GCC is right, const_iterator is a type, and template dependant in the template operator<<, you need to tell the compiler it's a type and not a variable:

typename std::list<T>::const_iterator

To complete @Pieter answer, which is correct, some more info on how templates are processed. First of all, templates are only compiled whenever they are instantiated, so that if you do not instantiate the template for a given type then the code will never be compiled.

Now, when you do instantiate a template, there is a two steps validation of the template code. First the template is verified for correctness regardless of what the instantiation type is. To check with a simpler to understand example:

#include "a.h"

template <typename T> void f( T const & )
{
   T::type x;     // is T::type a type?
};

int main()
{
   A a;
   f( a );
}

During the first phase, the template is checked for syntax correctness without considering what A really is. At this time the syntax A::type could be a type by the name of 'type' or it could be a static variable by the same name.

struct A { // version 1
    typedef int type;
};

struct A { // version 2
    static std::string type;
};
std::string A::type = "A";

In the first case, type is indeed a type, in the second it is not.
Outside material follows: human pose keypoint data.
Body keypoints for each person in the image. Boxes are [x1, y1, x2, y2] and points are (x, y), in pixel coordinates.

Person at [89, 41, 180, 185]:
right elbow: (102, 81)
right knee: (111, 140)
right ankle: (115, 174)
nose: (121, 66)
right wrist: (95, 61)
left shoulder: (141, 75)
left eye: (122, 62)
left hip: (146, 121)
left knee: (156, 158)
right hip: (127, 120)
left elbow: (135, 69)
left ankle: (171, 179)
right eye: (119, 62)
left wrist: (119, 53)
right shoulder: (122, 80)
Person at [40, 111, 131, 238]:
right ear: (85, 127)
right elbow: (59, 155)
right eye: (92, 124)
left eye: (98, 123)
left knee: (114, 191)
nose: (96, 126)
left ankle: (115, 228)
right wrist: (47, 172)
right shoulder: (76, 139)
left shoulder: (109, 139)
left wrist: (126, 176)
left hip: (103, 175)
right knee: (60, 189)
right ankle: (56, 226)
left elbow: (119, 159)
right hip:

Now the standard states that if it is really a type then the programmer of the template must state so to inform the compiler with the syntax above:

template <typename T> void f( T const & a )
{
    typename T::type x; // define a variable x of type T::type
}

Now, to complete the processing, the compiler must check that the template code is not only correct in itself, but that when it is instantiated with the particular type T it is also correct. This is what the compiler performs during the second stage of validation. It applies the type and rechecks for errors.

In your case, it is a little more controversial, as everyone (but the compiler) knows that std::list::const_iterator is a type for any given T. Well, it does not need to be. From a language standpoint, some code could provide a template specialization for a particular data type T that is different to the general list template. The compiler cannot know whether that could be so.

Note that it would be horribly wrong to specialize a template in the std namespace with something that changes behavior in as much as redefining the iterator types. But the compiler sees std namespace just as any other namespace, and list as any other templated class.

I think it's worth telling you about the other disambiguations. For typename i already answered another one here.

The other one is template. Look here:

template<typename T>
struct some {
    template<int V>
    struct other {
        typedef int type;
        static const int value = V;
    };
};

template<typename V>
void doit() {
    typename some<V>::template other<42>::type * int_pointer;
}

Note how we had to use both template and typename disambiguations. The typename told the compiler

The thing you access called ::type is indeed a type. Don't do multiplication, which would wrongly assume ::type is a static value (integer or something).

The template told the compiler

The other<42> is a template used with the 42 argument. It's not a comparison using operator> and operator< of other with 42 and what follows (which would indeed be total nonsense).